In an effort to boost spending on agricultural research, Sen. Dick Durbin (D., Ill.) and Reps. Cheri Bustos (D., Ill.), Kim Schrier (D., Wash.) and Jimmy Panetta (D., Cal.) introduced the America Grows Act, into the Senate and U.S. House of Representatives.
The legislation would authorize a 5% annual funding increase over the next five years at the U.S. Department of Agriculture. The America Grows Act would restore U.S. commitment to publicly-funded agriculture research, while most domestic agriculture research has declined.
Today, most domestic agriculture research is funded by large private-sector corporations. Moreover, among high-income countries, the U.S. share has declined from 35% in 1960 to less than 25% by 2013. By comparison, in the past 30 years, Chinese investments in agriculture research has risen eight-fold.
The America Grows Act authorizes a 5% annual funding increase over the next five years for research activities at the USDA, specifically at the:
- Agricultural Research Service (ARS) – USDA’s chief in-house scientific research agency with 90+ locations nationwide and overseas.
- National Institute for Food & Agriculture (NIFA) – which funds external research through a nationwide network of land-grant colleges and universities, agricultural experiment stations, schools of forestry, schools of veterinary medicine and cooperative extension experts.
- National Agricultural Statistics Service (NASS) – which collects and reports statistics on U.S. agriculture, such as the farm census, crop forecasts and price estimates.
- Economic Research Service (ERS) – which provides economic and policy analysis on farming, ranching, food, conservation practices, farm management, commodity markets and rural economic development.
“We need to make big, bold investments in agricultural research to empower our farmers to compete across the world,” Bustos said. “Every dollar invested in agricultural research returns more than $20 to our economy, and critical research is needed to arm farmers with innovative tools to fight the growing climate crisis.”
“We have seen outstanding work come out of our research institutions, including Washington State University. With agriculture as one of the main drivers of our state’s economy, research and research funding are increasingly vital for farmers and growers to keep up with the changing economy and climate. The investment made by the America Grows Act will allow for consistent funding crucial for the future of agriculture in our state and country,” said Schrier.

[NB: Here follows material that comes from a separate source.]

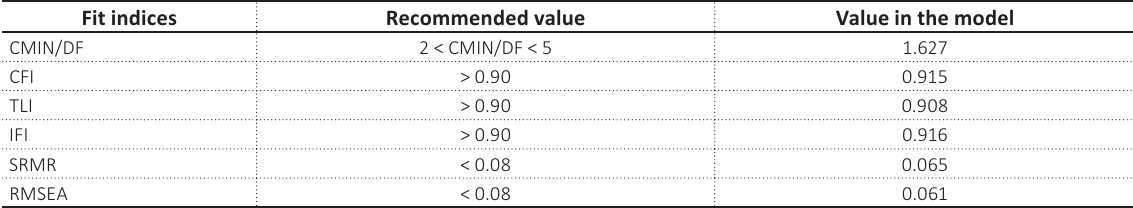
Table 3. Goodness-of-fit indicators in the measurement model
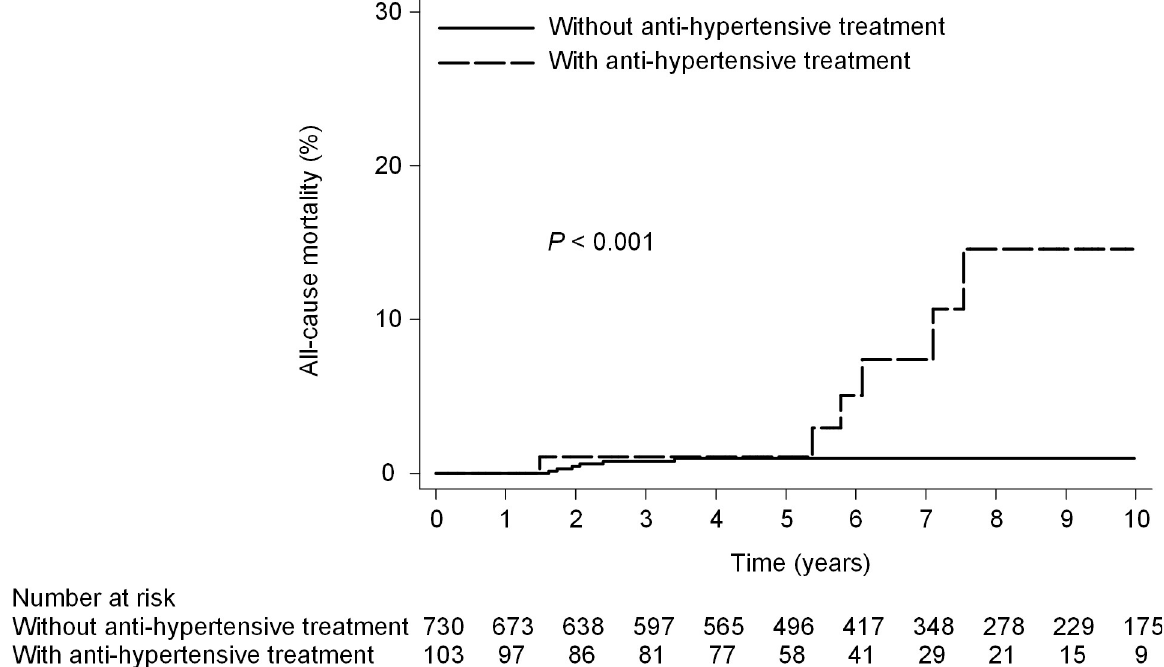
Fig 5. All-cause mortality according to anti-hypertensive treatment. (10- year mortality rate, 1.0% vs 14.6%; HR, 7.2; 95% CI, 2.5–21.3; P <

“As the representative of the Salad Bowl of the World, including the Salinas Agricultural Research Station, I want to ensure that our producers have all of the tools they need to continue to innovate and compete in the global economy,” said Panetta, a member of the House Agriculture Committee and co-founder of the House Agriculture Research Caucus. “The America Grows Act is the type of strategic investment that will help support the future success of our agriculture industry and help our nation remain at the forefront of agricultural research and innovation.”
“The America Grows Act would ensure USDA has robust federal funding to make breakthroughs and foster innovation that keeps America competitive in the global marketplace,” Durbin said. “If we want to compete with China when it comes to cutting-edge agricultural research, we must increase federal research funding in a bold and effective way.”
“The College of ACES shares in Congresswoman Bustos’s commitment to ensuring sustained federal investment in agricultural research and is grateful for her leadership in advocating for funding increases at USDA,” said Kim Kidwell, dean of the College of Agricultural, Consumer & Environmental Sciences (ACES) at the University of Illinois at Urbana-Champaign. “It is critical that USDA has robust funding to continue supporting critical research at land-grant universities like our own to address the complexities of modern food and agricultural systems.”
Earlier this year, Bustos introduced her plan to combat climate change and spur economic growth in rural America – called the Rural Green Partnership – to the Select Committee on the Climate Crisis. In the Rural Green Partnership, Bustos called for an increase of basic and applied research funding for farming practices and sustainable land uses and beyond.